───── PASSAGE TO READ
Documentation, photos, schematics, and code are available at http://pictographer.com/didah

I'm very interested in feedback. I'm new to circuit design and somewhat new to embedded development. The ADC gave me fits, but eventually with some serious filtering I was able to get a stable reading from it. I think there might be some code worth stealing if anyone needs to create command line interfaces or work with Morse code. I'd like to know how to make the circuit (and everything else) better.

Eventually, I'd like to incorporate ideas/code from the projects here to build data loggers, especially improving the ADC and reducing the power consumption. I'd like to have a circuit board made next time.

I'm very grateful for the T3, Paul's help, and this community.
voltage_monitor_action.jpgvoltage_monitor_interior.jpg
 
Didah does use Arduino.h, digitalRead(), analogWrite(), etc. Most of the AVR/Arduino stuff is collected in a single file and my code doesn't use interrupts (not directly anyway), so it would be easy to replace the AVR stuff, but why? Arduino has three parts: a library, a very simple template that replaces the classic C/C++ main(), and a light-weight IDE.

Paul's AVR/Arduino library is handy for this application. I don't see any advantage in trying to do better than his very expert code.
──────────
───── DATASET RECORDS
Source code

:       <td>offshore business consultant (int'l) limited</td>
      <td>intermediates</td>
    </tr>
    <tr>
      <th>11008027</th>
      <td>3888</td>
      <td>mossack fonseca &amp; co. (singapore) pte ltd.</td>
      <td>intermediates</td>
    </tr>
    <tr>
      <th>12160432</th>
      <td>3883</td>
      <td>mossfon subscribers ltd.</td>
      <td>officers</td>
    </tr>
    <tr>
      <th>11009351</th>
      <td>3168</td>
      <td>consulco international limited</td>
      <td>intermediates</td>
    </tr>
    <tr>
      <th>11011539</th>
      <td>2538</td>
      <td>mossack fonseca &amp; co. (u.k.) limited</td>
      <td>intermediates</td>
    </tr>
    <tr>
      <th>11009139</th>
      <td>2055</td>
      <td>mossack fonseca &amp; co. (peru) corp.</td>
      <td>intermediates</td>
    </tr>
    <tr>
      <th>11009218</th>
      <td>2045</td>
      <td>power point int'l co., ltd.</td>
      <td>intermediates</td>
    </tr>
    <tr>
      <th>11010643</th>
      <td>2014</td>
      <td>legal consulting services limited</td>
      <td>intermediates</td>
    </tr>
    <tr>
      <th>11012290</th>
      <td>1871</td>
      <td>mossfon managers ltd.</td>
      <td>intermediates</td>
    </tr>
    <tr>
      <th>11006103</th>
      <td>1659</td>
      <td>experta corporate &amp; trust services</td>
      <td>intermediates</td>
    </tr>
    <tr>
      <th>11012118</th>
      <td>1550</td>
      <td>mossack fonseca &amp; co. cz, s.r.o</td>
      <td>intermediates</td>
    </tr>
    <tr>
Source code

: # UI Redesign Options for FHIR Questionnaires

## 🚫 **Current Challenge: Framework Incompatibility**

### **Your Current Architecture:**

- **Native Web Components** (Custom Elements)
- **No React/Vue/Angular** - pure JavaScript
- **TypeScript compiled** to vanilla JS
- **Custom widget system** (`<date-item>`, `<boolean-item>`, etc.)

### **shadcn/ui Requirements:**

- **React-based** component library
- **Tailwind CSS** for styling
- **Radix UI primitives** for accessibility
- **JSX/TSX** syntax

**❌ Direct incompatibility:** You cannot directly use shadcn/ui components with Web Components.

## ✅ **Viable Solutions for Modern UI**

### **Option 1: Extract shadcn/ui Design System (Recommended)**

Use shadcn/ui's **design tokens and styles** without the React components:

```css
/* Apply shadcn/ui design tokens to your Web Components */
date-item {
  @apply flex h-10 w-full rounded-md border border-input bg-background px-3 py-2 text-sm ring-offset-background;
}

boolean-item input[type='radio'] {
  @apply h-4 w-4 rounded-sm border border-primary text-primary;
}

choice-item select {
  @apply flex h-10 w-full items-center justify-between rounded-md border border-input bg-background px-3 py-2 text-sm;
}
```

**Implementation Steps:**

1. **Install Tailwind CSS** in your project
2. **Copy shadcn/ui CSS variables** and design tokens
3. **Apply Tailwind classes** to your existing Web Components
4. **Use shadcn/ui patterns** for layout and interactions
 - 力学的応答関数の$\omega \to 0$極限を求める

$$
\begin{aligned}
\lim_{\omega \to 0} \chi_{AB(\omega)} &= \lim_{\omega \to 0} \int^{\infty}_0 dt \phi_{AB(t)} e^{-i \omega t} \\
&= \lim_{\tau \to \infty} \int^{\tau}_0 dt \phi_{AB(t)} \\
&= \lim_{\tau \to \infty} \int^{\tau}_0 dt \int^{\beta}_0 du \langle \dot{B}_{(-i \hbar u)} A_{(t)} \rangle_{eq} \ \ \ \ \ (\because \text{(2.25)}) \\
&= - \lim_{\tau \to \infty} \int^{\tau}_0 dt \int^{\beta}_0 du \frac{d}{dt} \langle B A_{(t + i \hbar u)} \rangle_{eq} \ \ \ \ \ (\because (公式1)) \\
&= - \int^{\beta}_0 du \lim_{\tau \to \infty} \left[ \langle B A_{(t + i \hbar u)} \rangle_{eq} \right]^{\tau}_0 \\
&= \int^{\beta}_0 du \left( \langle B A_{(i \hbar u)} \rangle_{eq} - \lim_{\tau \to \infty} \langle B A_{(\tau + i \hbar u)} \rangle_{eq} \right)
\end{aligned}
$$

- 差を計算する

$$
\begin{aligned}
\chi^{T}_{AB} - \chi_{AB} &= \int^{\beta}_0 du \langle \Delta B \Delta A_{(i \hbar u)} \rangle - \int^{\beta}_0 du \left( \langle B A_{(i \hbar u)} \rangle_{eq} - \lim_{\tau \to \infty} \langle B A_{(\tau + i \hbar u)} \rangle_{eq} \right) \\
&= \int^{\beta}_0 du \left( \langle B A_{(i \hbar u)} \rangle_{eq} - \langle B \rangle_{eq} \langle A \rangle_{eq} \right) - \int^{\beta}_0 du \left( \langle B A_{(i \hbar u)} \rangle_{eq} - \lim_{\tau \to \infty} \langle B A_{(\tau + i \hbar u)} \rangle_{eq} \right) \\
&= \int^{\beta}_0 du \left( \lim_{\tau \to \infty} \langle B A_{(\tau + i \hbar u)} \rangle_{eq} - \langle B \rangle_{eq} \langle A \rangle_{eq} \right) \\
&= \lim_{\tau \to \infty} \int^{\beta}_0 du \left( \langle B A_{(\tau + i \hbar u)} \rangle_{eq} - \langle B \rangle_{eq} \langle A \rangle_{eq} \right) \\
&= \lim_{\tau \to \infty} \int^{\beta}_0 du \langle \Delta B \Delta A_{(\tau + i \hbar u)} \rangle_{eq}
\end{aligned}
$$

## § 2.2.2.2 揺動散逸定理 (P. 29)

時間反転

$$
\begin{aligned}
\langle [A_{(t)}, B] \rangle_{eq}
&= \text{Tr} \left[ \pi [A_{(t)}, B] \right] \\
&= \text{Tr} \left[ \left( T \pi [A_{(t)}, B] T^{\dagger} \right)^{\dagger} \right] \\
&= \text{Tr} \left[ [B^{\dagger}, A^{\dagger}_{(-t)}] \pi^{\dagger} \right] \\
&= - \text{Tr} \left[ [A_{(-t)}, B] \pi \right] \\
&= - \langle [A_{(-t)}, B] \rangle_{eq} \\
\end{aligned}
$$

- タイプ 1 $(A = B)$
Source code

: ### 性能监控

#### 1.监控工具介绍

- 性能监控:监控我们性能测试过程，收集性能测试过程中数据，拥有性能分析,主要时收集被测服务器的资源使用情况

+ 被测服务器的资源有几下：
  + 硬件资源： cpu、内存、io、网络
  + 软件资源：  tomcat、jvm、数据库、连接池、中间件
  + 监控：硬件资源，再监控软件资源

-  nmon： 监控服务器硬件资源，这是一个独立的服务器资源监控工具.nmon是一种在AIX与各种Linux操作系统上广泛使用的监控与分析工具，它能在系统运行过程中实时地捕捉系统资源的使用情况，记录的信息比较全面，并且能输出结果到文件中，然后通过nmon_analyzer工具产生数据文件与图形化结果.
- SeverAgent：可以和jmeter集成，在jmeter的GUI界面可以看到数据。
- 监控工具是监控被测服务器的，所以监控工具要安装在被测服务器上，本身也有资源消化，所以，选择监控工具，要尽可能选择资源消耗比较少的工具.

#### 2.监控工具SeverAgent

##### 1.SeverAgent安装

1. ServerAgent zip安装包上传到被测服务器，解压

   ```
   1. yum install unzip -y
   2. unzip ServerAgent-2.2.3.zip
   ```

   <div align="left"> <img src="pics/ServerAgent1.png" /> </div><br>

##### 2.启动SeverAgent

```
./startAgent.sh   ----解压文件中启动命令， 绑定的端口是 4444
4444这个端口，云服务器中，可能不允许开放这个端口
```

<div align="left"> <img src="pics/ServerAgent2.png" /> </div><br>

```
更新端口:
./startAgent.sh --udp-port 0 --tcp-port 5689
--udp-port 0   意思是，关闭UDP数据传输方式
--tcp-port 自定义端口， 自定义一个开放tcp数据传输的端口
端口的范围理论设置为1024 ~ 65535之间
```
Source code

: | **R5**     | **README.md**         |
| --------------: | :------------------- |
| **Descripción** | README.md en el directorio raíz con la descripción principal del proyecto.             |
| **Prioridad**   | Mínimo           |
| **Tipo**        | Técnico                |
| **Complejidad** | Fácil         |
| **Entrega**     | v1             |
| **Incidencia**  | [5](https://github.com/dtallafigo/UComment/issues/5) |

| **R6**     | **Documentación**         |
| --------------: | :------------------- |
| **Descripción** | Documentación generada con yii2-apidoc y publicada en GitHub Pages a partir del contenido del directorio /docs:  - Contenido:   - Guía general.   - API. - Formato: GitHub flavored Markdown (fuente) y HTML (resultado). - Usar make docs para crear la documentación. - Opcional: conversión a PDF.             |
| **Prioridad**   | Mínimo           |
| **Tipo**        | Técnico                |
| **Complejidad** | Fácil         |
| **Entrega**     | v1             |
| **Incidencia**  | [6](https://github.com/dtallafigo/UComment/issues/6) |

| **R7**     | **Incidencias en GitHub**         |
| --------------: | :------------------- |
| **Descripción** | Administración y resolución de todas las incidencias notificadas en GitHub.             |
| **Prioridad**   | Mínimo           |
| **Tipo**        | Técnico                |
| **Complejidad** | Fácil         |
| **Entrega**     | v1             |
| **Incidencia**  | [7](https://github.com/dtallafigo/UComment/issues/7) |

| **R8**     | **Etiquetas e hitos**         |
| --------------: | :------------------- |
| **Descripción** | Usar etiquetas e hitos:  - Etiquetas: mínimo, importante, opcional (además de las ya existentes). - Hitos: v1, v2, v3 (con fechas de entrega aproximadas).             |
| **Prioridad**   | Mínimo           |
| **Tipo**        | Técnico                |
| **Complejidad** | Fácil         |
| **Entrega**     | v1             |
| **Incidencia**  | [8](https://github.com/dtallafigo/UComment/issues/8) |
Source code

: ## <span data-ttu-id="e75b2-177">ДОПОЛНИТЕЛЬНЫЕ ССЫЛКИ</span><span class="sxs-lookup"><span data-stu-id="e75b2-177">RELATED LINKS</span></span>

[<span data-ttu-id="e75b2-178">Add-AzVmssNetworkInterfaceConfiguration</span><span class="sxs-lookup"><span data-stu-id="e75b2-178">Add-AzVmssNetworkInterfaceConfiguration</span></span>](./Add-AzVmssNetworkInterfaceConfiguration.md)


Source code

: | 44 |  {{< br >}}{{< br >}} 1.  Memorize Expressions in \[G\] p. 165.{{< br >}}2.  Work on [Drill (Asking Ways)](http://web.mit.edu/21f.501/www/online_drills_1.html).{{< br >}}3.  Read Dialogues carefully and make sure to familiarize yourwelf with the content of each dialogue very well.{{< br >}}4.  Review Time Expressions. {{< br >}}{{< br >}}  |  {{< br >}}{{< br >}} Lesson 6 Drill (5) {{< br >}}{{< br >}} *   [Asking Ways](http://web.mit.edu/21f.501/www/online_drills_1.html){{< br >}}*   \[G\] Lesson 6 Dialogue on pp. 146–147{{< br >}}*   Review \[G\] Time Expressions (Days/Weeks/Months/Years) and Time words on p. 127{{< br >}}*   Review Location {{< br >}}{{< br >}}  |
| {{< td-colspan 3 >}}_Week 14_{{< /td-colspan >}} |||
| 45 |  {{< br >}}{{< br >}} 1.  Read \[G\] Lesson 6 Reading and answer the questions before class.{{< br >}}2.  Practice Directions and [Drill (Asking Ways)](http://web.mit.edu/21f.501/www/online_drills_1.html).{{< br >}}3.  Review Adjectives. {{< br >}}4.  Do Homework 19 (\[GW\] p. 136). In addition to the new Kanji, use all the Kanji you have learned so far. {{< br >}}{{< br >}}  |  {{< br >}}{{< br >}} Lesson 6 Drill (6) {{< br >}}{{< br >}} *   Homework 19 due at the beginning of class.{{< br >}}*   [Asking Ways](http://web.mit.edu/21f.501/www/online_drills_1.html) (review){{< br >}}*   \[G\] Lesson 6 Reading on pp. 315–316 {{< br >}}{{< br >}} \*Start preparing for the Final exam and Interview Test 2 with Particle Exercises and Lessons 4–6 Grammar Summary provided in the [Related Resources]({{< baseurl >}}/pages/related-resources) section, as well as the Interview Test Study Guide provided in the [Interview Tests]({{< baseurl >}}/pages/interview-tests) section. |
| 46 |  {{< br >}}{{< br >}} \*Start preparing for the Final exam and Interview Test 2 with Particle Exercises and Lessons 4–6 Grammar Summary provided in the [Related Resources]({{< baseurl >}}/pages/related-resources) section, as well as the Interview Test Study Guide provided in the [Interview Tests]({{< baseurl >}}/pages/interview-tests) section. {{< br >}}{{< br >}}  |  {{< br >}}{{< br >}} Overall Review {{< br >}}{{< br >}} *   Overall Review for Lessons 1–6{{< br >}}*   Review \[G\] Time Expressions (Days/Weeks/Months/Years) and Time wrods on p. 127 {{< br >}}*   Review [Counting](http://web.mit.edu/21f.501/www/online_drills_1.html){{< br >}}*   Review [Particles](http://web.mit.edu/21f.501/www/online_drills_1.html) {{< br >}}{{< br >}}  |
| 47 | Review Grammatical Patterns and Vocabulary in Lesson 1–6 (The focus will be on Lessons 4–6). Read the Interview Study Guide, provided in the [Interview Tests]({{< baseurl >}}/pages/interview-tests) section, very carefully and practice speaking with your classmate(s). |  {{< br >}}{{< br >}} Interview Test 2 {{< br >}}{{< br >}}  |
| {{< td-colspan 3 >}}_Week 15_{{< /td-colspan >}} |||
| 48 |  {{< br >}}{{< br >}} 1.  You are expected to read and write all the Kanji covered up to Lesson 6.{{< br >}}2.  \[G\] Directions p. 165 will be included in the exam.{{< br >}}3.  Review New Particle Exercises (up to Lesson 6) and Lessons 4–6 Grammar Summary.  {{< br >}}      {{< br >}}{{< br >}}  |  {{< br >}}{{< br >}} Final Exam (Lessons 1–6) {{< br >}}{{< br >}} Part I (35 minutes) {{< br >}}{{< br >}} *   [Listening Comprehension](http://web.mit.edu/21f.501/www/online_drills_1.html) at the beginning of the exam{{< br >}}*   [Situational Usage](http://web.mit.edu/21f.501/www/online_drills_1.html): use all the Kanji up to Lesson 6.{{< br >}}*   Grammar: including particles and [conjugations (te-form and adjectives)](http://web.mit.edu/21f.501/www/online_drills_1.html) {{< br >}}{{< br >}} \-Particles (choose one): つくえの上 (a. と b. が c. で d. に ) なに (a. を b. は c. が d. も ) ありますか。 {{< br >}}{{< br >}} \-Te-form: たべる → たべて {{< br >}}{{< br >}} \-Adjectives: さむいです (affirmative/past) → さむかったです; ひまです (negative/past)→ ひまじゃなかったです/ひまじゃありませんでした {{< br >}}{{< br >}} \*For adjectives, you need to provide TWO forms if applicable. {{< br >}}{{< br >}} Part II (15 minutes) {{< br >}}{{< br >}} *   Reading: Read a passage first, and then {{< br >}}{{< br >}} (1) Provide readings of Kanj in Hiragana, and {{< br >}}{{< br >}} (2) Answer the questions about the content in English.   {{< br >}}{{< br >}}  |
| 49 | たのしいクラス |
──────────
- **TASKS TO COMPLETE**
A. According to the Didah post, what three parts make up Arduino?
B. Extend the Didah post from its last sentence.

- **TASK-BY-TASK ANSWERS**
A. A library, a very simple template that replaces the classic C/C++ main(), and a light-weight IDE.

B.
The Arduino (or Processing) setup() and loop() functions are harmless. Sure I could write my own main() but such a tiny bit of syntactic sugar really doesn't matter after you've written a few programs. And if it makes this code more inviting to a new programmer, that would be great.

A full-featured IDE would be nice, but I've used Emacs for so long I've got most of what I need there. When I needed to reorganize the code, I ran it through Doxygen to get call graphs. It's 5000 source lines. Not much code. Not hard to navigate or reorganize. Maybe at some point I'll install Eclipse. It's definitely nice when it works, but a pain to setup.
 
I just didnt see them is all I have no issues with anyone using the code Paul created I just thought I noticed something off (because I didnt see the relations to arduino.h)

I like what you have done! Keep up the great work :)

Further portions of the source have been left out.